# What you will do:
• 1. In the argument descriptions, what is method set to when the response is bivariate?
• 2. Please copy everything from "Character string specifying the optimisation" down to "see these warnings." in the argument descriptions, swapping "warnings" for "messages".

# Passage for review:
Scalar integer specifying the number of states of the hidden Markov model in question. If K is not specified and par0 (see below) is specified, and has a component tpm, then K is set equal to nrow(tpm). In this case, if par0 does not have a tpm component, an error is thrown. An error is also thrown in this setting if K is specified to a value different from nrow(tpm).

par0

A list comprising starting values for the parameter estimates, to be used by the various methods. (See method below.) This list may have components tpm (an estimate of the transition probability matrix), phi (a vector of estimates of the coefficients in the linear predictor in the generalised linear model) and Rho (a matrix, a list of two matrices, or a three dimensional array) that specifyies the emission probabilities when distr is "Multinomial". Note that par0 may consist of an object of class "eglhmm" (see below), i.e. a model previously fitted (perhaps without achieving convergence), by eglhmm(). This provides a means whereby a fitting procedure, that failed to converge, may be continued from where it left off.

randStart

Either a logical scalar or a list of three logical scalars named tpm, phi, and Rho. If the former, it is converted internally into a list with entries named tpm, phi and Rho, all having the same value as the original argument. If tpm is TRUE then the (undocumented) function inititialise() chooses entries for the starting value of tpm at random; likewise for phi and Rho. If left NULL, this argument defaults to list(tpm=FALSE,phi=FALSE,Rho=FALSE).

method

Character string specifying the method used to fit the model. This may be "lm" (Levenberg-Marquardt algorithm), "em" (EM algorithm) or "bf" (“brute force”). The latter calls upon optim() or nlm() to do the heavy lifting). If the response is bivariate, then method is forcibly (and silently) set equal to "em".

optimiser

Character string specifying which of optim() or nlm() should be used when method is "bf". Ignored unless method is "bf".

optimMethod

Character string specifying the optimisation method to be used by optim(). See optim() for details. Ignored unless method is "bf" and optimiser is "optim".

nlmWarn

The nlm() function sometimes produces, in the first few iterations, warnings to the effect “NA/Inf replaced by maximum positive value”. These warnings are almost surely irrelevant and are annoying. If nlmWarn is FALSE (the default) then these warnings are suppressed. This argument is provided to allow for the remote possibilty that the user might want to see these warnings.

lmc

Positive numeric scalar. The initial “Levenberg-Marquardt constant”. Ignored unless method is "lm".

tolerance

Positive numeric scalar. The convergence tolerance to be used. What this value actually means depends upon method. If left as NULL it defaults to 1e-6 for the bivariate methods, to sqrt(.Machine$double.eps for the "em" and "lm" methods, and to the default value of reltol used by optim() when method is "bf" and optimiser is "optim". It is ignored if method is "bf" and optimiser is "nlm".

digits

Integer scalar. The number of digits to which “progress reports” are printed when verbose (see below) is TRUE. There is a “sensible” default which is calculated in terms of tolerance. This argument is ignored if method is "bf".

# Data excerpt:
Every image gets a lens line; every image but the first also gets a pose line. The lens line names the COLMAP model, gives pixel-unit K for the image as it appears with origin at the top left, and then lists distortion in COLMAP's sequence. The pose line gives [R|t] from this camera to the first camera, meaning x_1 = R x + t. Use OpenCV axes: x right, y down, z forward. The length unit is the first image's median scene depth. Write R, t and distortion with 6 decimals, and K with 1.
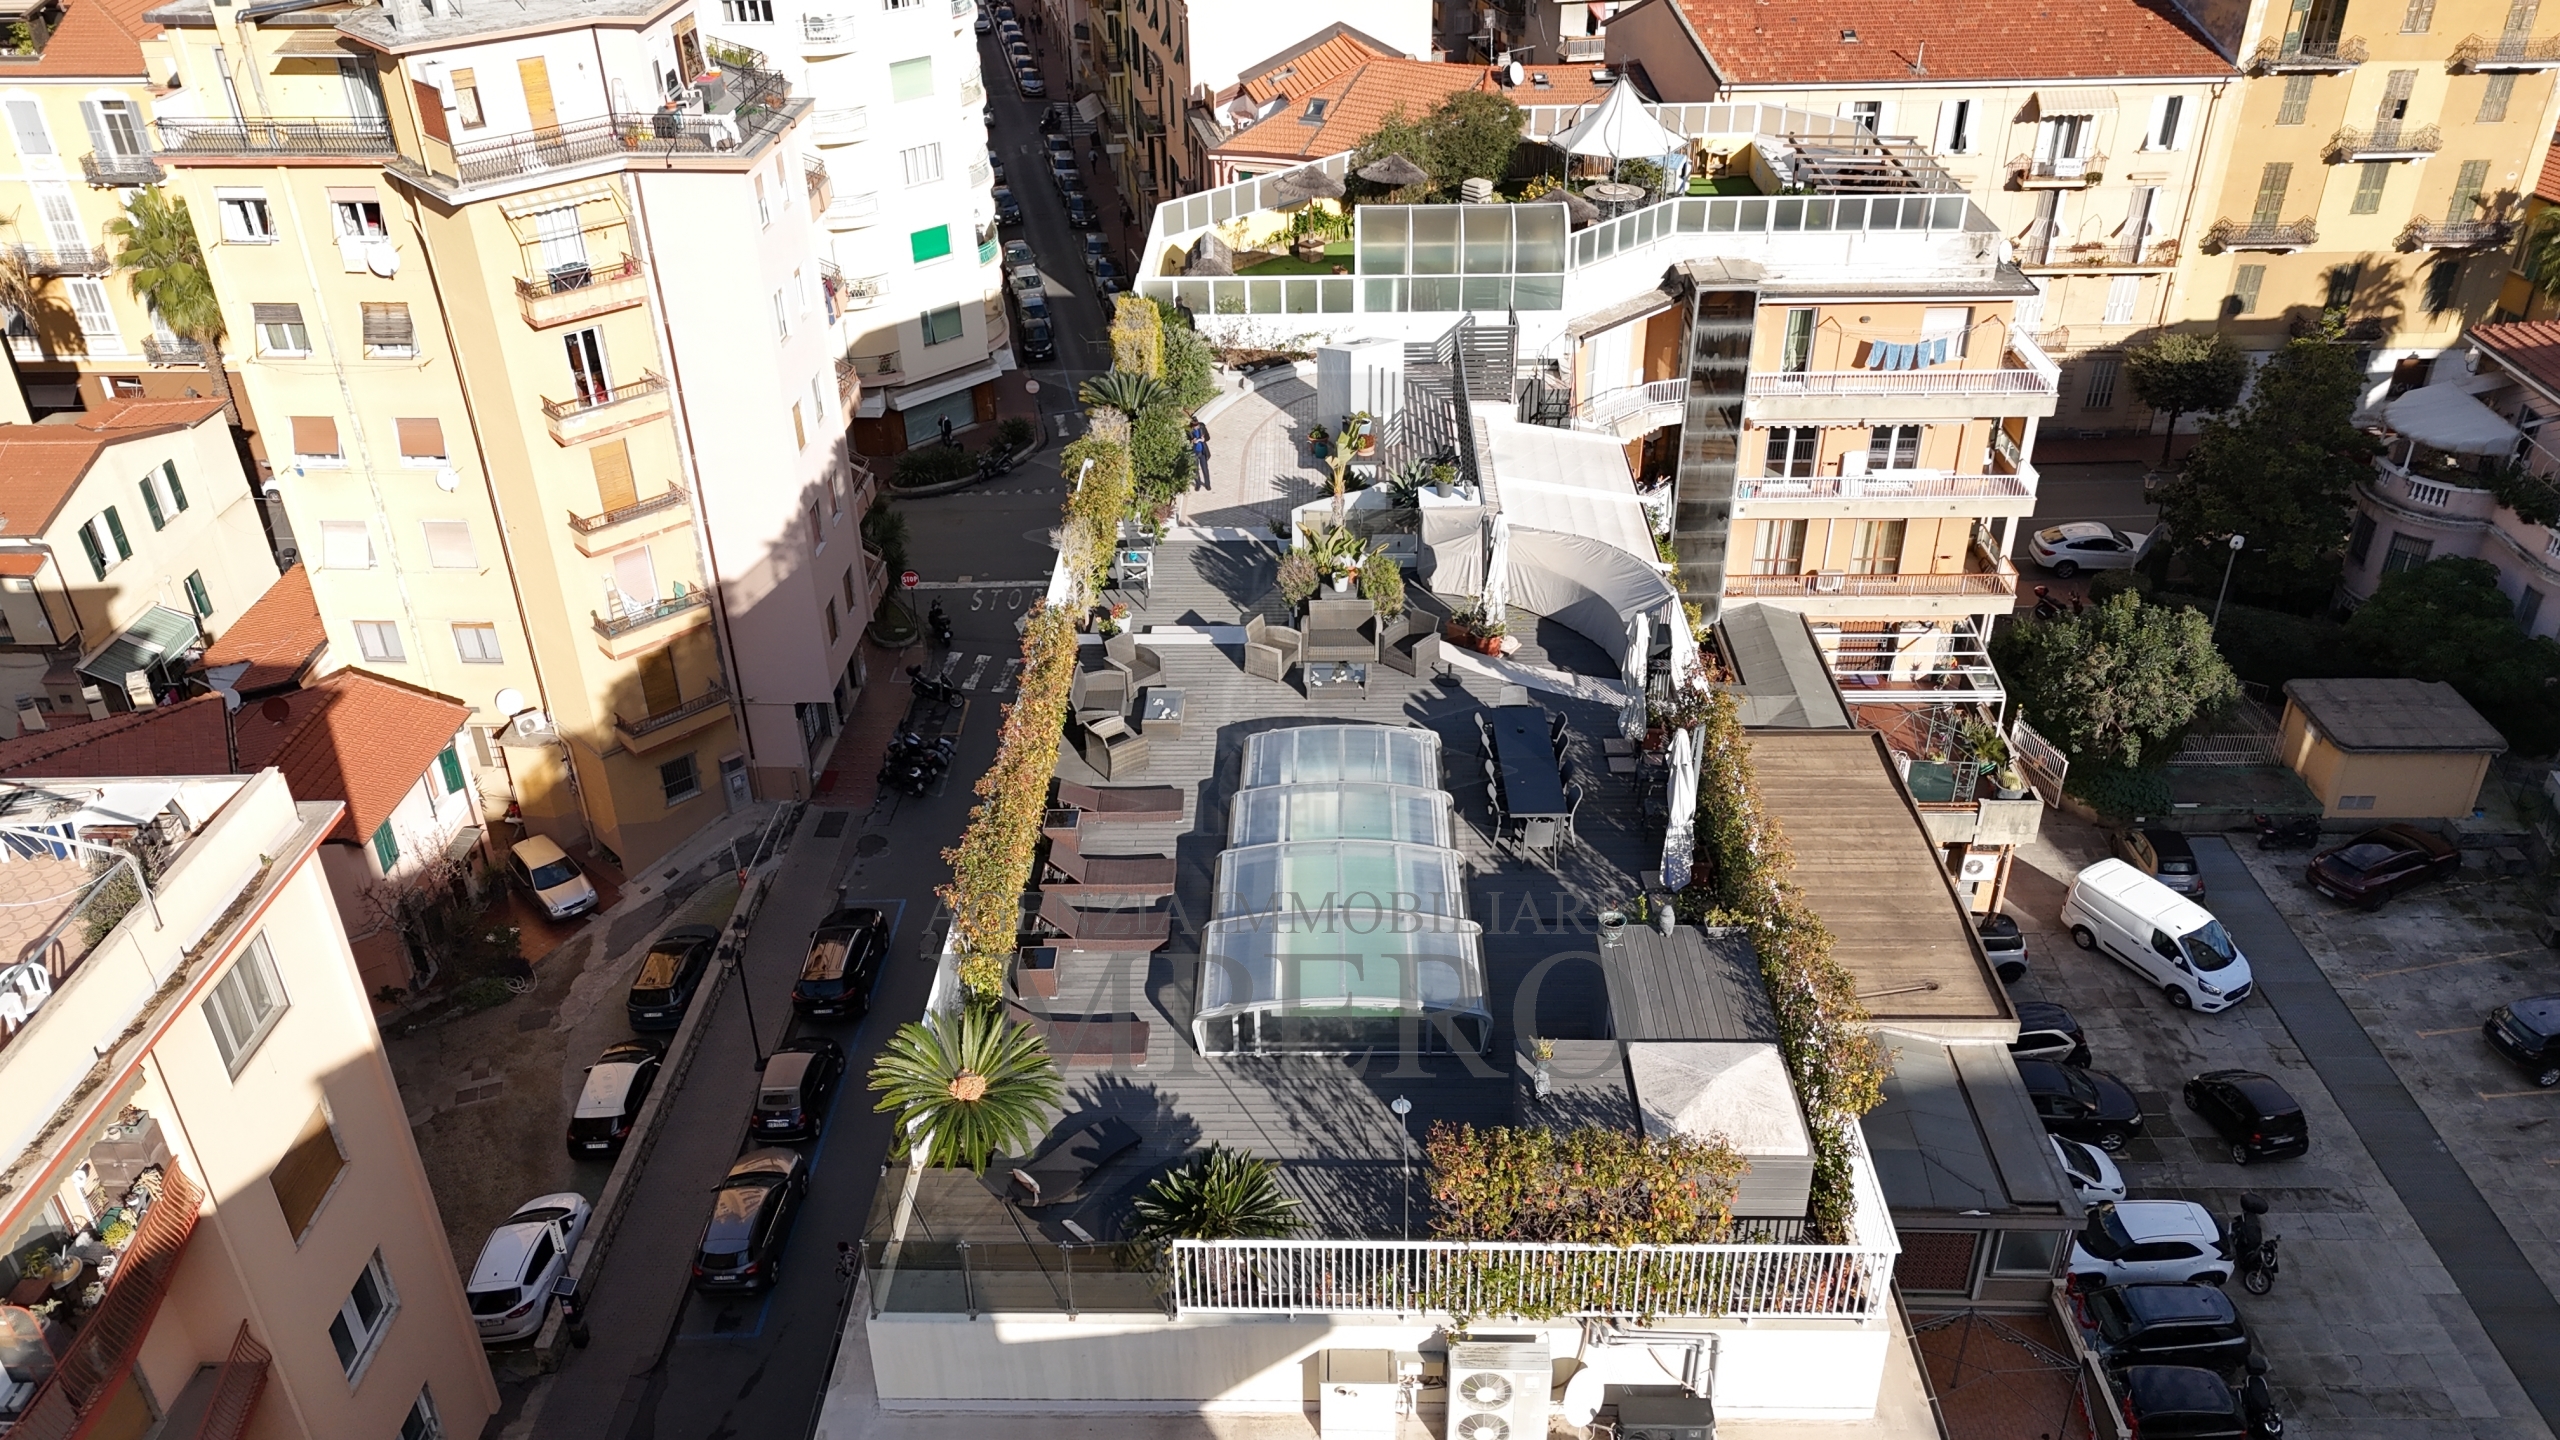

# Results of the tasks:
• 1. It is set to "em".

• 2.
Character string specifying the optimisation method to be used by optim(). See optim() for details. Ignored unless method is "bf" and optimiser is "optim".

nlmWarn

The nlm() function sometimes produces, in the first few iterations, messages to the effect “NA/Inf replaced by maximum positive value”. These messages are almost surely irrelevant and are annoying. If nlmWarn is FALSE (the default) then these messages are suppressed. This argument is provided to allow for the remote possibilty that the user might want to see these messages.